Slive fights the Balkanization of the SEC

SEC Commissioner Mike Slive administers a conference flush with cash. Tony Barnhart’s blog this morning on the SEC points out the $2.8 billion television deals and the national exposure of the SEC’s deal. The SEC has changed from its past, and things are better today than ever before. The league is more competitive than ever.

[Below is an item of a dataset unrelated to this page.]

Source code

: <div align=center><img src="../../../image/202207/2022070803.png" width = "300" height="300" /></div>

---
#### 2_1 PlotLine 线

What is remarkable is the rise of the rest of the conference, to borrow from Fareed Zakaria. The Alabama hegemony of the 1960s and 1970s has fallen away, and the only school that has exerted a claim to a new hegemony was the 1990s version of the Florida Gators under former head coach Steve Spurrier. Today, while Florida is the superpower in the SEC East, the remainder of the conference has surged forward too. LSU has won a national title. Alabama has improved, and looks to assert its former dominance. Auburn was powerful under Tommy Tuberville, but while it looks impotent under Gene Chizik, it could still prove to be important in the quest for the crown. Ole Miss is a top ten program in 2009 too. Georgia is a consistent power under Mark Richt.

With the rise of the rest, there are greater expectations, and greater conflict when those expectations are not met. The best example is how Auburn fans reacted to failure on the recruiting trail; according to the fans, it wasn’t Auburn’s failure. According to Auburn fans, Alabama cheated, and if you don’t believe that, just read the message boards. Also, take a look at what a few Auburn fans had to say about Slive after Alabama’s latest NCAA case. It was nasty.

The SEC looks more like the chaotic multipolar system of 1914 Europe than a successful business empire. Barnhart makes a great point today, the SEC can destroy itself. And Commissioner Slive is fighting that descent into tribalism.

According to Barnhart, “Slive had to have a heart to heart with his football coaches at the SEC Spring meetings in Destin. Actually, it was a lot more forceful than that. He had gotten fed up with the back biting among some of the coaches in the press and basically read them the riot act. The message was received and understood by the coaches. “

Too bad Slive can’t have this talk with fans and boosters. Envy, fear and greed motivate most of the nasty rumors on the Internet and talk radio. Fans must stop hiring private investigators to snoop on rivals, and enjoy what the conference is today. Football, like power, is a zero-sum game. However, the economics of football isn’t—even Vanderbilt benefits from the SEC television contracts. Today, you can see every SEC game, and the conference has claimed three straight national championships. Life is good. Fans need to appreciate that before the conference follows the path of destruction like the old SWC.